Jon Ossoff’s Company Produced Documentary Praising China’s Rise in Africa
Democrat Georgia Senate candidate Jon Ossoff’s production company, Insight TWI, produced a two-part report for Al Jazeera in 2015 that praised China’s growing power and influence in Africa, two years after he became the company’s CEO.
The report, featuring Sierra Leonean investigative journalist Sorious Samura, begins with an interview with an elderly African woman talking about how, when she was young, “white men” came, took their land, and destroyed their forests.
Samura contrasts that with the “new elephant” in Africa — China.

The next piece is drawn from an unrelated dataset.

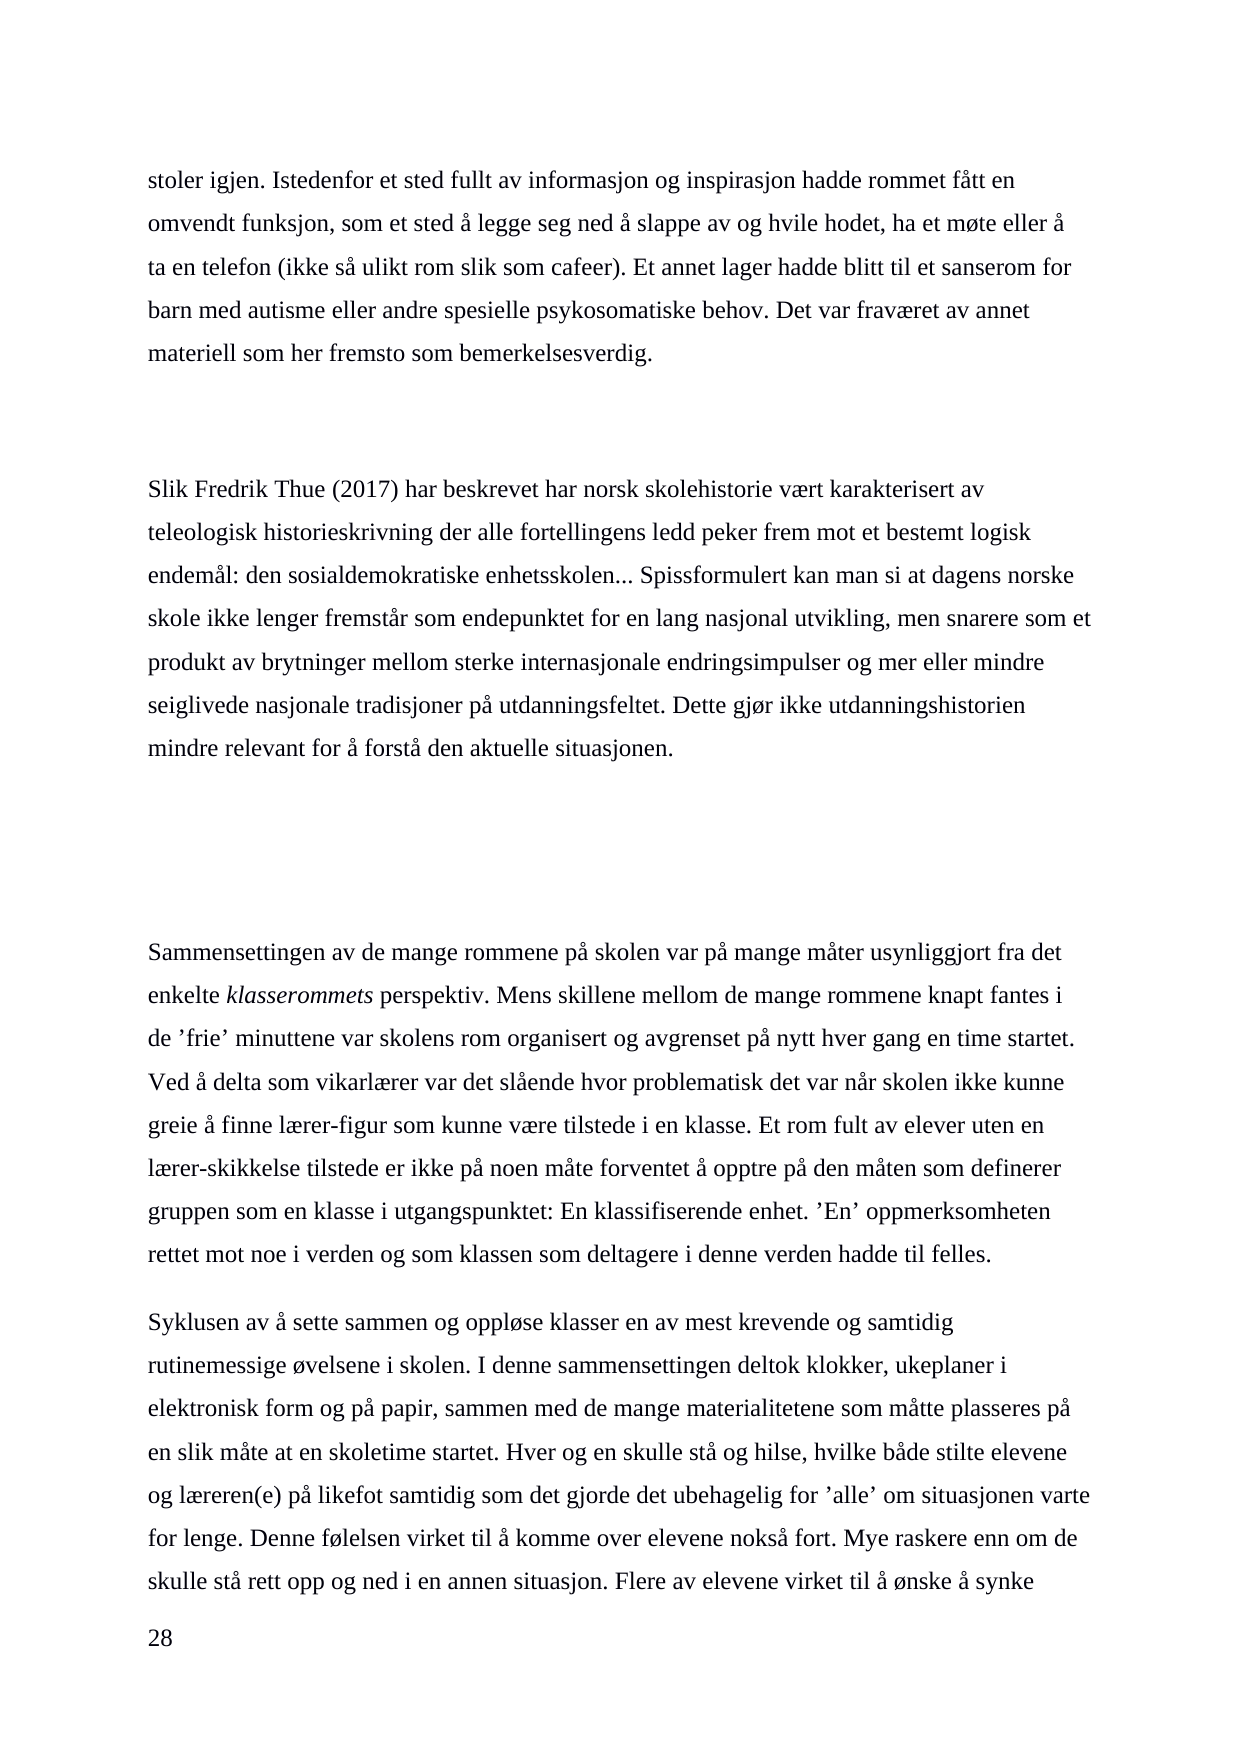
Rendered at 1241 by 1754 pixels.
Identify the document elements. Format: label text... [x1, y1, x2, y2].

“China is now Africa’s largest trading partner. If you fly into Kenya, China greets you at the airport,” Samura said. “In just 10 years, China’s trade with the continent has gone from $10 billion to over $200 billion.”
Samura reported that an estimated 30 percent of all new projects in Africa are the result of Chinese investment. He gave passing mention to China’s desire for the “freeflow of mineral resources.”
Samura called the projects “impressive” and cited a $25 billion railway paid for and built by China linking the capitals of Kenya, Uganda, Rwanda, and South Sudan. “The west appears to be losing influence,” Samura said.
The documentary then featured several African countries’ leaders praising China. Uhuru Kenyatta, president of Kenya, is shown saying, “The age or the era of dictating to small nations or trying to force down specific agendas are over.”
Samura, who won awards for his reporting in the early 2000s, is largely uncritical of China in the report. In contrasting the West with China, he said:
Before signing off on these multibillion dollar deals, Chinese officials are not demanding like the West is that African leaders conform to western standards of human rights, economic reform and anti-corruption.
In Africa, many see this as a welcome break from the evangelism of Western governments who have been accused of putting undue pressure on them to adopt Western-style democracies.
Samura then added on-camera:
For the first time since the Cold War, African leaders like President Kenyatta can do more than simply criticize the West, they can now look elsewhere for meaningful economic and political support, and China’s policy of no-strings attached investment contrasts starkly with the tradition of Western conditional aid.
Samura interviewed Kenya’s top official for its ministry of infrastructure, John Mosonik, whom he called a “fan of the Chinese way of doing things” and said with China’s support “is building thousands of kilometers of new roads and connecting the country like never before.”
Samura asked him, “Is it that the Chinese are, you know, respecting the Africans — arguments that I’ve heard that the West comes in as the master and therefore they don’t want to bend or they don’t want to learn or embrace the African ways — is this part of the problem?”
Mosonik responded, “Yes, I think I agree with you entirely.”
Samura told him, “It must be exciting for you now, you have choices.”
Samura also reported that China is not only bringing its business to Africa, but also its “power and influence,” noting that after violence in Kenya, “China threw its weight behind demands” to have a International Criminal Court trial against Kenya’s president suspended.
“Nothing did more to solidify Kenya’s growing bond with its Eastern partner,” Samura said.
The report also featured two Chinese nationals in Africa who spoke glowingly about the kinship between Africans and Chinese and how both have faced criticism from the West.
Samura does raise some questions about China’s influence on whether African leaders will fight corruption or not and features several Africans who raise that issue, but he does not substantively seek to investigate that issue, or the potential effect of cheap Chinese loans and what many in the West call “debt trap diplomacy” — where some poor nations accept Chinese loans they cannot pay back, leading to the handing over of ownership of infrastructure to China.
Kenya was ranked in 2020 as one of the top ten most-perceived corrupt nations by U.S. News & World Report.